Isn't the lesson that has to be brought home very insistently that we should both get out now and make very sure that we cease to believe we can impose our values and will by force on the rest of the planet? That will not end world violence, but it might well lessen it. To me, killing more in the hopes that others will not kill more would be a tragic mistake.

Friday, January 26, 2007

 

Why I strongly oppose the "surge" in Iraq

I am writing this in response to a friend’s wondering whether the veteran Iraq reporter for the NY Times, John Burns, might possibly be right in backing President Bush’s plans for a small escalation of the conflict by adding more American troops — his so-called “surge.”

So far, the longer US troops have stayed, the worse the civil strife. There is no reason to think that a small increment of US troops with a slightly different set of rules would do anything other than make things still worse.
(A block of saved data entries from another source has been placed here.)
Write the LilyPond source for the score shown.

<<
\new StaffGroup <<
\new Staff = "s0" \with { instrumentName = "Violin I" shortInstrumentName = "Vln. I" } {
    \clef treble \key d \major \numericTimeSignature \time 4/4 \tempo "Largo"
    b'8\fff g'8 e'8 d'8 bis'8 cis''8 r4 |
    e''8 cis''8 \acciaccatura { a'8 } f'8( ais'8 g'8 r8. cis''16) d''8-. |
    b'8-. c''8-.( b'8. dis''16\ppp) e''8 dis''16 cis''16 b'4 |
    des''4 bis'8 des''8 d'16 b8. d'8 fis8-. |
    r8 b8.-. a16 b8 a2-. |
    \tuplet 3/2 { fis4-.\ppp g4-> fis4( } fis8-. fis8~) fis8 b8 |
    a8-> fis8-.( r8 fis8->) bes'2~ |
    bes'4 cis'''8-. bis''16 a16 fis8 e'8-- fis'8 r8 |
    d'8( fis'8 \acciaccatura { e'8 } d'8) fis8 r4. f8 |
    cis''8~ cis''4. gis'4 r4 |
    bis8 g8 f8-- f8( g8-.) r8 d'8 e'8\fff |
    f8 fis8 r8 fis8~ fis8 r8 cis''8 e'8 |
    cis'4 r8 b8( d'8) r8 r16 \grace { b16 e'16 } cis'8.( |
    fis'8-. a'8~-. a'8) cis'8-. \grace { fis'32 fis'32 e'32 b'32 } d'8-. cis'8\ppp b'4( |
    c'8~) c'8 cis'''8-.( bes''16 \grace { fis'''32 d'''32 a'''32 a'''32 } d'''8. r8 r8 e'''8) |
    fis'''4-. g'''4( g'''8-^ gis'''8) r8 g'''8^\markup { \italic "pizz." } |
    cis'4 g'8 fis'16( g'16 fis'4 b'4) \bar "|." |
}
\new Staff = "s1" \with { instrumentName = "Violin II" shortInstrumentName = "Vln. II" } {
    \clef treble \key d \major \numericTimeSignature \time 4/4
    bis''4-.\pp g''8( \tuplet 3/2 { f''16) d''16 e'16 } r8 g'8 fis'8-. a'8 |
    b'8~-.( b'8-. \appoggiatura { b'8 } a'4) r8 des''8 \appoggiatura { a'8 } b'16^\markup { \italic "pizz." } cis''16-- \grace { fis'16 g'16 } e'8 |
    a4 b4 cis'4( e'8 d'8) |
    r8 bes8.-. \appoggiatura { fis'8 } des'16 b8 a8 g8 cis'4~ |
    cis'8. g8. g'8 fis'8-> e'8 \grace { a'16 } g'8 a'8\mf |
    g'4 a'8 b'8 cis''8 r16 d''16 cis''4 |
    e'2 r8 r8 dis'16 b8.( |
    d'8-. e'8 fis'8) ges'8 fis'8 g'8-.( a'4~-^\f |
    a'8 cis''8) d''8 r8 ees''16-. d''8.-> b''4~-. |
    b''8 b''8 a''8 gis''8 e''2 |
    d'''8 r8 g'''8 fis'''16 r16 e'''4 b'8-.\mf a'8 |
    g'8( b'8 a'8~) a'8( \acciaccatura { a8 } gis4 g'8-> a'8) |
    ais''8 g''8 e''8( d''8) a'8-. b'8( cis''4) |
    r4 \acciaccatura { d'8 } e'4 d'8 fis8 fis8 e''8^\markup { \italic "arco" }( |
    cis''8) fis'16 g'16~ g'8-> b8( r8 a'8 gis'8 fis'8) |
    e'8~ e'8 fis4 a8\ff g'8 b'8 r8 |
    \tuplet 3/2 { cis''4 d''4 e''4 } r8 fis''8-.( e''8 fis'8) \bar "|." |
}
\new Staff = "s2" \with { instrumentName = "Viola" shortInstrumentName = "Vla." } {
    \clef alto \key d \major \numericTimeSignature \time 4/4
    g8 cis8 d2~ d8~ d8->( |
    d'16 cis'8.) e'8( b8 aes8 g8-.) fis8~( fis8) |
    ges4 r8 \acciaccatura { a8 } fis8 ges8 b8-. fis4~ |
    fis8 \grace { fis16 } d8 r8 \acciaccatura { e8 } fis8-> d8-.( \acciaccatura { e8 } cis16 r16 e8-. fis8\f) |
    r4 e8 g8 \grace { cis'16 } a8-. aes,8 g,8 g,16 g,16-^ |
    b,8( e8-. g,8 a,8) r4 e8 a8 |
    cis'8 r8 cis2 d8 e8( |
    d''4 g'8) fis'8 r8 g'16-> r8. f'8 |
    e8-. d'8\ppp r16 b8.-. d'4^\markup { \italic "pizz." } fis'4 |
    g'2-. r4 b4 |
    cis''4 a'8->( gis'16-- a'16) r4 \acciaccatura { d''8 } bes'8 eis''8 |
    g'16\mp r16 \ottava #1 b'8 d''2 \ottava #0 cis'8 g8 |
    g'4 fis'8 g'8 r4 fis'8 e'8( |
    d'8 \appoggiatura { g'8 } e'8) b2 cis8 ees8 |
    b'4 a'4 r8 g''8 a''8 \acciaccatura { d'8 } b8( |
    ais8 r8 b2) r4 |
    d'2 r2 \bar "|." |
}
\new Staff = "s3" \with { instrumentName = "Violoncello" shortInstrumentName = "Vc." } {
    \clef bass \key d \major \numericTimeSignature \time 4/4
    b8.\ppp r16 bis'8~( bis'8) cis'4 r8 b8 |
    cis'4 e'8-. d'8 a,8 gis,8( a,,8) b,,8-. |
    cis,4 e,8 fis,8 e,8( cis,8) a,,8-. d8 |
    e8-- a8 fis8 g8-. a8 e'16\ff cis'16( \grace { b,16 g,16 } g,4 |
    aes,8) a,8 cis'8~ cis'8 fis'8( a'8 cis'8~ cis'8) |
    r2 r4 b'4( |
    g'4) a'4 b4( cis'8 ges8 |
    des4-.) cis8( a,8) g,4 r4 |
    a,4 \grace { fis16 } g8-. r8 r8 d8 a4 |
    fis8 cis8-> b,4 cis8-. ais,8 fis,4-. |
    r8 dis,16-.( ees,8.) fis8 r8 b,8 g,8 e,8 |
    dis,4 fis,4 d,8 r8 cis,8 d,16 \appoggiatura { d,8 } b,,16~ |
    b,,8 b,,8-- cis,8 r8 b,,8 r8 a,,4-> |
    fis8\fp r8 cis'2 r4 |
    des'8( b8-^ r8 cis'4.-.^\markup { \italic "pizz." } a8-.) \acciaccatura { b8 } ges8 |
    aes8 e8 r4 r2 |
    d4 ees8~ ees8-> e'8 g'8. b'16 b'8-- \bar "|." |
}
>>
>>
What the US did by invading was unleash ethnic tensions that had been building, possibly for centuries (exactly as many, myself included, predicted). As long as the US stays, the actual Iraqi government, being dependent on the US, will hardly be able to be strong enough or seem genuinely representative enough to forge any real end to the violence.

One could say the invasion freed up Iraqis to kill each other, and our presence just exacerbates such desires. Despite that, they — various Iraqis and groups of them are making the choice to kill and to support killing; it is in their power to make other choices. So why American troops— who after all volunteered to defend the US, not to pacify the world — should be sacrificed to step in between them I just don't see. Nor is there any real likelihood that the surge will do more than be the prelude for a bigger surge, etc., etc., etc., until we finally pull out, leaving Iraq a still bigger graveyard. We have no reason to suppose that pulling out will instantly create calm or anything approaching it. Still, only after an American pullout can the conditions for eventual healing — perhaps far in the future — begin to emerge.

It is conceivable that eventually, once some peace agreement between the various sides begins to emerge, that an international peace-keeping force might be of some help. Whether any country will be willing to supply its troops to such an effort should depend on the degree to which the warring parties are really willing to settle their differences peacefully. That in turn depends on the emergence of a common set of underlying understandings that peace is a better solution than war. The international community can certainly help play a role in helping make that clear, but we know that this is a very long-term, difficult process. We know because of such examples as the India-Pakistan dispute over Kashmir; the long set of wars between the more-or-less secular, more-or-less progressive side in Afghanistan vs. reactionary Sunni fundamentalism there; the Sinhalese–Tamil dispute in Sri Lanka; the long war between northern and southern Sudan, continuing conflicts in Congo and Uganda, the Tutsi-Hutu rivalries in Rwanda and Burundi; lengthy conflicts in Mexico between indigenous groups and the governing parties; similar conflicts in various central and south American countries; as well as the very long history of violence between various sides in Europe.

The effort to promote internatinal peace and understanding should not only go on. It should intensify. But “peace through war,” is as absurd a notion as George Orwell thought when he first articulated it.